What is Sundowning?
Sundowning, or Sundown Syndrome is a phenomenon that was first identified in 1941 and was originally called “nocturnal delirium” or “delirium and agitation within one hour of darkness”. The term Sundowning was later coined in 1987 due to the timing of the person’s increased confusion. This condition is characterized by an individual with Dementia exhibiting changes in mood, personality, or behavior typically in the late afternoon or early evening. The research related to Sundown Syndrome is limited, and doctors and scientists do not yet understand why this phenomenon occurs. However, there have been several theories that have been created to explain its cause.
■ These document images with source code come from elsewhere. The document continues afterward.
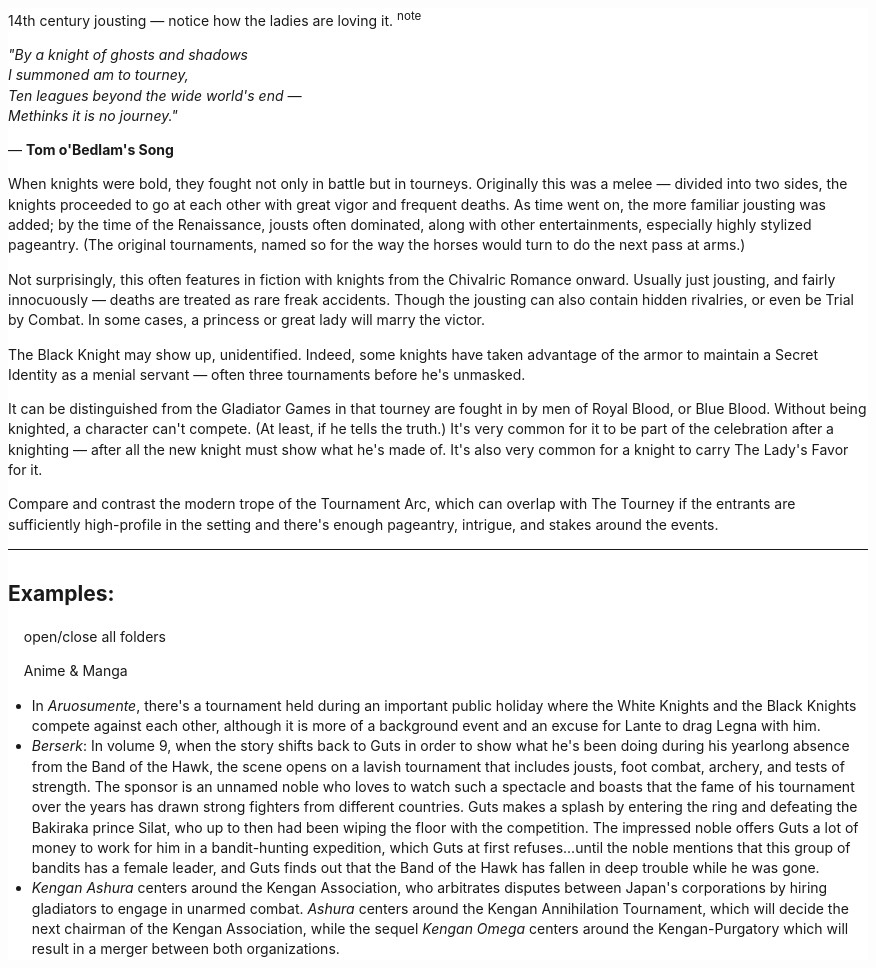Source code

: 14th century jousting — notice how the ladies are loving it. <sup>note&nbsp;</sup> 

_"By a knight of ghosts and shadows  
I summoned am to tourney,  
Ten leagues beyond the wide world's end —  
Methinks it is no journey."_

— **Tom o'Bedlam's Song**

When knights were bold, they fought not only in battle but in tourneys. Originally this was a melee — divided into two sides, the knights proceeded to go at each other with great vigor and frequent deaths. As time went on, the more familiar jousting was added; by the time of the Renaissance, jousts often dominated, along with other entertainments, especially highly stylized pageantry. (The original tournaments, named so for the way the horses would turn to do the next pass at arms.)

Not surprisingly, this often features in fiction with knights from the Chivalric Romance onward. Usually just jousting, and fairly innocuously — deaths are treated as rare freak accidents. Though the jousting can also contain hidden rivalries, or even be Trial by Combat. In some cases, a princess or great lady will marry the victor.

The Black Knight may show up, unidentified. Indeed, some knights have taken advantage of the armor to maintain a Secret Identity as a menial servant — often three tournaments before he's unmasked.

It can be distinguished from the Gladiator Games in that tourney are fought in by men of Royal Blood, or Blue Blood. Without being knighted, a character can't compete. (At least, if he tells the truth.) It's very common for it to be part of the celebration after a knighting — after all the new knight must show what he's made of. It's also very common for a knight to carry The Lady's Favor for it.

Compare and contrast the modern trope of the Tournament Arc, which can overlap with The Tourney if the entrants are sufficiently high-profile in the setting and there's enough pageantry, intrigue, and stakes around the events.

___

## Examples:

    open/close all folders 

    Anime & Manga 

-   In _Aruosumente_, there's a tournament held during an important public holiday where the White Knights and the Black Knights compete against each other, although it is more of a background event and an excuse for Lante to drag Legna with him.
-   _Berserk_: In volume 9, when the story shifts back to Guts in order to show what he's been doing during his yearlong absence from the Band of the Hawk, the scene opens on a lavish tournament that includes jousts, foot combat, archery, and tests of strength. The sponsor is an unnamed noble who loves to watch such a spectacle and boasts that the fame of his tournament over the years has drawn strong fighters from different countries. Guts makes a splash by entering the ring and defeating the Bakiraka prince Silat, who up to then had been wiping the floor with the competition. The impressed noble offers Guts a lot of money to work for him in a bandit-hunting expedition, which Guts at first refuses...until the noble mentions that this group of bandits has a female leader, and Guts finds out that the Band of the Hawk has fallen in deep trouble while he was gone.
-   _Kengan Ashura_ centers around the Kengan Association, who arbitrates disputes between Japan's corporations by hiring gladiators to engage in unarmed combat. _Ashura_ centers around the Kengan Annihilation Tournament, which will decide the next chairman of the Kengan Association, while the sequel _Kengan Omega_ centers around the Kengan-Purgatory which will result in a merger between both organizations.
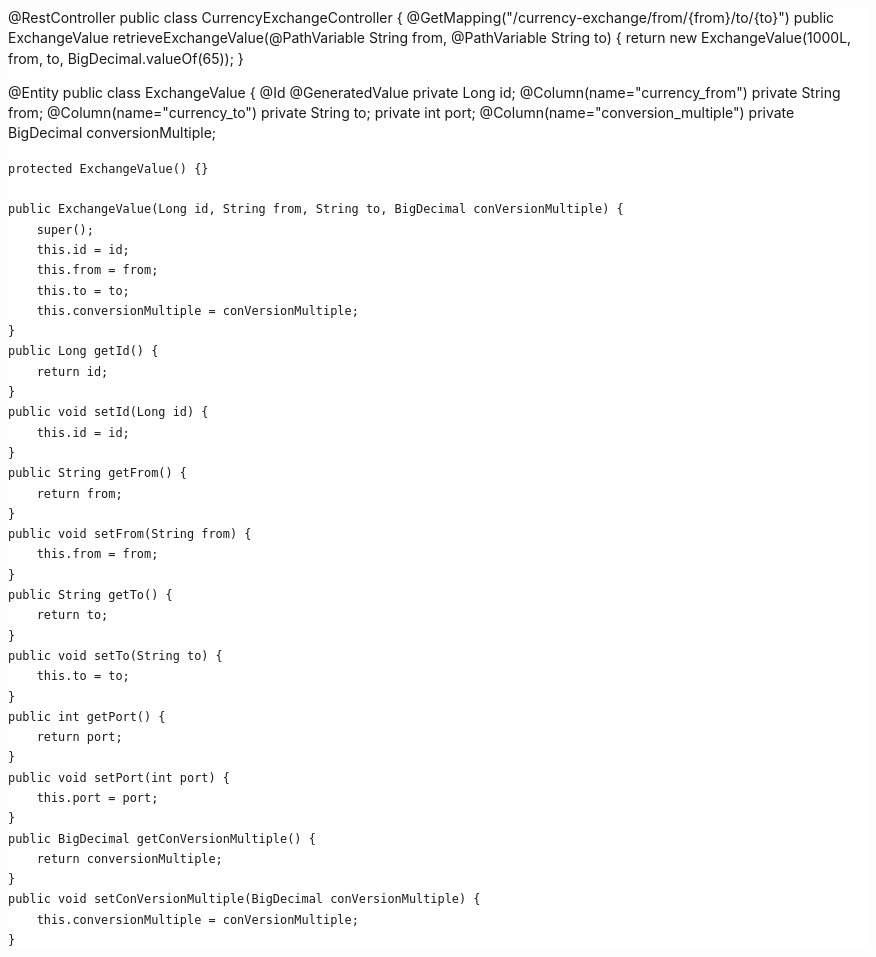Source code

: @RestController
public class CurrencyExchangeController {
	@GetMapping("/currency-exchange/from/{from}/to/{to}")
	public ExchangeValue retrieveExchangeValue(@PathVariable String from, @PathVariable String to) {
		return new ExchangeValue(1000L, from, to, BigDecimal.valueOf(65));
	}
	

@Entity
public class ExchangeValue {
	@Id
	@GeneratedValue
	private Long id;
	@Column(name="currency_from")
	private String from;
	@Column(name="currency_to")
	private String to;
	private int port;
	@Column(name="conversion_multiple")
	private BigDecimal conversionMultiple;
	
	protected ExchangeValue() {}
	
	public ExchangeValue(Long id, String from, String to, BigDecimal conVersionMultiple) {
		super();
		this.id = id;
		this.from = from;
		this.to = to;
		this.conversionMultiple = conVersionMultiple;
	}
	public Long getId() {
		return id;
	}
	public void setId(Long id) {
		this.id = id;
	}
	public String getFrom() {
		return from;
	}
	public void setFrom(String from) {
		this.from = from;
	}
	public String getTo() {
		return to;
	}
	public void setTo(String to) {
		this.to = to;
	}
	public int getPort() {
		return port;
	}
	public void setPort(int port) {
		this.port = port;
	}
	public BigDecimal getConVersionMultiple() {
		return conversionMultiple;
	}
	public void setConVersionMultiple(BigDecimal conVersionMultiple) {
		this.conversionMultiple = conVersionMultiple;
	}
The most widely accepted theory is that Sundown Syndrome is caused by changes in the brain of someone with dementia that cause a disturbance in the individual’s internal or “body clock”. This disturbance causes a biological mix-up between day and night. Other theories include: sensory deprivation or overload, increased stress levels, unmet physical needs (such as hunger, pain, fatigue, etc.), and limited mobility or social isolation.
During the early stages of Sundown Syndrome, symptoms may be subtle and inconsistent, making them difficult to detect. These early signs include restlessness, confusion, disorientation, agitation, etc. As Sundown progresses, its signs become more pronounced and more regular. The most common signs of a more progressed stage of Sundowning include: anger, anxiety, extreme agitation, paranoia, pacing/wandering, fear, and restlessness among many others. Sundown Syndrome is not a disease, and therefore does not require a diagnosis, but an individual is said to have Sundown Syndrome when their doctor or caregiver notices a predictable worsening of the symptoms in the afternoon and evening.
Treatment options of Sundown Syndrome can be tricky because of the fact that very little is known about the cause of the condition. There have been several medications such as melatonin, antipsychotics, antidepressants, and benzodiazepines that have been used to treat the effects of Sundown Syndrome, however there is little evidence to suggest benefits associated with these pharmacological treatments. There have also been a variety of non-medicinal treatment options that have been found to help alleviate the effects of Sundown Syndrome. These options include bright light therapy, music therapy, aromatherapy, and physical activity/socialization.